(Source data)
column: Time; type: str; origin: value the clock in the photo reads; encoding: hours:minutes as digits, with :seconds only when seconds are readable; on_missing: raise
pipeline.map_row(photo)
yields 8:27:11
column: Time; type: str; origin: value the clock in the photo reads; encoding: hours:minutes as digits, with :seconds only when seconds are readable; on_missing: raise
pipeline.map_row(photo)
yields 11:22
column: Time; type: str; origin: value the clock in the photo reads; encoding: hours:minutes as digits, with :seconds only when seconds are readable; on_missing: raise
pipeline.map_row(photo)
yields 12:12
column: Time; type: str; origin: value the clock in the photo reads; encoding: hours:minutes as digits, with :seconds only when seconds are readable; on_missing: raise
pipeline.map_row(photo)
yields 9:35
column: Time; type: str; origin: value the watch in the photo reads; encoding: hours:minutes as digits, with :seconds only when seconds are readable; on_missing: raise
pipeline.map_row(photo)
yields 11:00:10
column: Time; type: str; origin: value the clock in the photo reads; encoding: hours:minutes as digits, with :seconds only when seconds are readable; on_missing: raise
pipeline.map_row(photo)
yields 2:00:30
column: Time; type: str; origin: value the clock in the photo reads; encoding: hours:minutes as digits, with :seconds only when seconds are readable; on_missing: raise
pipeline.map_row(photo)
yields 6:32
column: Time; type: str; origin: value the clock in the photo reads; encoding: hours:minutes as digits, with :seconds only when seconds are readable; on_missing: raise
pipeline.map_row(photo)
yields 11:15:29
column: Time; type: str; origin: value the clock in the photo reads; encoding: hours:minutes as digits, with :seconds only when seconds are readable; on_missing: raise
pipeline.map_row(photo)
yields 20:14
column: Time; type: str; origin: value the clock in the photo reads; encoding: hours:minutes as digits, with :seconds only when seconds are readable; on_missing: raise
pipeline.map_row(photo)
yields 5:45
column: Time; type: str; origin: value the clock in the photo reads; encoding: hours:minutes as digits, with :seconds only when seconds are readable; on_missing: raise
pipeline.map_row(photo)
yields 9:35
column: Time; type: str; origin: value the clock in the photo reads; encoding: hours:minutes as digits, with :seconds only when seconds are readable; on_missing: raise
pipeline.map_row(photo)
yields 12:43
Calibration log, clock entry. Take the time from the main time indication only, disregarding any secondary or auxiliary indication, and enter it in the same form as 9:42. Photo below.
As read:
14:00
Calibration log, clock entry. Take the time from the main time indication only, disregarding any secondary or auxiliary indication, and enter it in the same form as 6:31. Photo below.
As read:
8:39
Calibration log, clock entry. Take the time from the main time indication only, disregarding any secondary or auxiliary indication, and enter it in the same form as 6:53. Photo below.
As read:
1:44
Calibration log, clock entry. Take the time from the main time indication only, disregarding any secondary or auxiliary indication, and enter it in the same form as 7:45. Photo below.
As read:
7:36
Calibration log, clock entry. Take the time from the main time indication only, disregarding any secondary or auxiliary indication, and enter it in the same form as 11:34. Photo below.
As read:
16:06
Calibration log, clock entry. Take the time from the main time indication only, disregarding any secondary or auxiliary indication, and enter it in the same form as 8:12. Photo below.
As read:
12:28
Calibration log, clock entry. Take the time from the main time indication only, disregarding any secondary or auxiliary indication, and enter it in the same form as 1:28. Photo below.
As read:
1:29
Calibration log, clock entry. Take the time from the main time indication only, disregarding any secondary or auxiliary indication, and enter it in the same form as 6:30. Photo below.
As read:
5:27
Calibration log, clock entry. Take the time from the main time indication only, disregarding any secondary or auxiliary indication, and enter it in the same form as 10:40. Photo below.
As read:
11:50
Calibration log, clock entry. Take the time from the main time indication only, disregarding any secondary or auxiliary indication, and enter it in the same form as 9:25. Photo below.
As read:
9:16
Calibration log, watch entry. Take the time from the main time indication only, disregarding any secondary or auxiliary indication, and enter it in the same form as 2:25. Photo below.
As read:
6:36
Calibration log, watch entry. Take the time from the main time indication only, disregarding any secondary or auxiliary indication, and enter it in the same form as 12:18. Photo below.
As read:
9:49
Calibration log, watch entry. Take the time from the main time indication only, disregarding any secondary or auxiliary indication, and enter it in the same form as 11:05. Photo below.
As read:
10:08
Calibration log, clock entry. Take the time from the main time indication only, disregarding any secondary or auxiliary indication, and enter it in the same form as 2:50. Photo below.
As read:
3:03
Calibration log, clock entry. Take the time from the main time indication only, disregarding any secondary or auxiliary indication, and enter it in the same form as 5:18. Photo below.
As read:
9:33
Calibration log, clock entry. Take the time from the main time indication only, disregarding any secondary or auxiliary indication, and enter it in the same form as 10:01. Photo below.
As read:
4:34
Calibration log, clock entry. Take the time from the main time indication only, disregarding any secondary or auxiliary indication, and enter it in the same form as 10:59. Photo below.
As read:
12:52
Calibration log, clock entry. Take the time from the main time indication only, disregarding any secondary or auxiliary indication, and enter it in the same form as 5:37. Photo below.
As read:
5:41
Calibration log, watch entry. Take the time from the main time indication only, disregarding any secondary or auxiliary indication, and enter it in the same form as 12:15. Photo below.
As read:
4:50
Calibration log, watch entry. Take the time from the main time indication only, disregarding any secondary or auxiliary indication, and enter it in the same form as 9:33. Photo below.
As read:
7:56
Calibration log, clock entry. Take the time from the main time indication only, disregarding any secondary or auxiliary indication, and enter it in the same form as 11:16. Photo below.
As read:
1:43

Required work: Rewrite the records from the first line through the line that contains "yields 8:27:11", swapping "clock" for "watch" and leaving everything else unchanged.

In response:
column: Time; type: str; origin: value the watch in the photo reads; encoding: hours:minutes as digits, with :seconds only when seconds are readable; on_missing: raise
pipeline.map_row(photo)
yields 8:27:11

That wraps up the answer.